France and Morocco are working on a friendship treaty designed to rest on durable strategic interests. The goal is to create, with necessary adjustments, an equivalent of the 1963 Élysée Treaty between France and Germany signed by Charles de Gaulle and Konrad Adenauer.
The joint commission tasked with this effort is not negotiating the treaty itself — that remains the prerogative of the two governments. Rather, it is charged with formulating proposals covering the partnership’s guiding principles, strategic priorities for the 2035–2040 horizon, political dialogue mechanisms, and areas of cooperation in economy, security, military, academia, and culture.
One fundamental question arises: why a friendship treaty? It would replace the La Celle-Saint-Cloud agreement signed in France on November 6, 1955, which laid the groundwork for Morocco’s return to independence and the end of the protectorate, formally recognized on March 2, 1956. That same accord allowed Paris to authorize Mohammed V’s return to the throne after his deportation on August 20, 1953.
Today, the aim is to consolidate a privileged, even exceptional cooperative relationship while laying strategic foundations for an equal partnership that will endure for decades.
Four main pillars stand out. The first is economic: France commits to major investments in Morocco’s automotive, railway, defense, and maritime transport sectors, and to support modernization with cutting-edge technologies. In return, Rabat pledges preferential access for French companies to large infrastructure projects and offers tax incentives.
The second pillar involves security and defense industry cooperation. This includes military technology transfers that could eventually make Morocco a regional production center for light and heavy equipment — aircraft, ammunition, military vehicles, armored systems — as well as expanded joint training programs and strengthened intelligence coordination to address regional security challenges, particularly in the Sahel.
Culture forms the third pillar, and an important one. It entails preserving the privileged position of the French language in the education system, promoting francophonie without hindering the kingdom’s openness to English as a global business language, easing access for Moroccan students — currently over 42,000 — to French universities, expanding the existing network of twelve French cultural institutes, and opening new schools, especially in the southern provinces.
The final pillar is geopolitical and strategic. Paris backs Morocco’s core interests: support for the autonomy plan for the Sahara, validated by the United Nations Security Council within the framework of a negotiated settlement (Resolution 2797 of October 31, 2025), advocacy within European Union institutions, and defense of Moroccan interests in sectors like agriculture and fisheries in bilateral and multilateral cooperation frameworks.
France also hopes to count on Morocco to participate, in various ways, in new strategic alliances across West Africa, a region where French influence has waned over the past decade.
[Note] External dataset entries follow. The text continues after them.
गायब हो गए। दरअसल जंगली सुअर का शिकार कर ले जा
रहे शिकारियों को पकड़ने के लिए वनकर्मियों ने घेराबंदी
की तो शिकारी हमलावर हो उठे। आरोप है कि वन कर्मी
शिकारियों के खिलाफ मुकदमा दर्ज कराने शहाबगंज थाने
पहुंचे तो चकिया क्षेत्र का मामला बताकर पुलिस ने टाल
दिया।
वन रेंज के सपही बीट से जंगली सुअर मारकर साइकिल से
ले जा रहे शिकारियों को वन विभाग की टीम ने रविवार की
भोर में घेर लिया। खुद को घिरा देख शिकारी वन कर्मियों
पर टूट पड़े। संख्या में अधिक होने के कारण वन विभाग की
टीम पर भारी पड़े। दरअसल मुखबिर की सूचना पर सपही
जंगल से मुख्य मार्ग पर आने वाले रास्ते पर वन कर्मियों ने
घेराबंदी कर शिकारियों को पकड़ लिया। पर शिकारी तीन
The objective is to leverage the kingdom’s position as a regional hub.
This treaty carries major symbolic and diplomatic weight. It would bind France to a non-European Union state, whereas Algeria has failed to conclude a similar agreement for over twenty years, despite multiple attempts under the presidencies of Jacques Chirac, Abdelaziz Bouteflika, Emmanuel Macron, and Abdelmadjid Tebboune.
Morocco now asserts itself as a regional power, an economic hub, and a key player in energy, logistics, and security matters. This treaty could take on a demonstrative and exemplary dimension, serving as a model to reshape new forms of cooperation between Europe and Africa.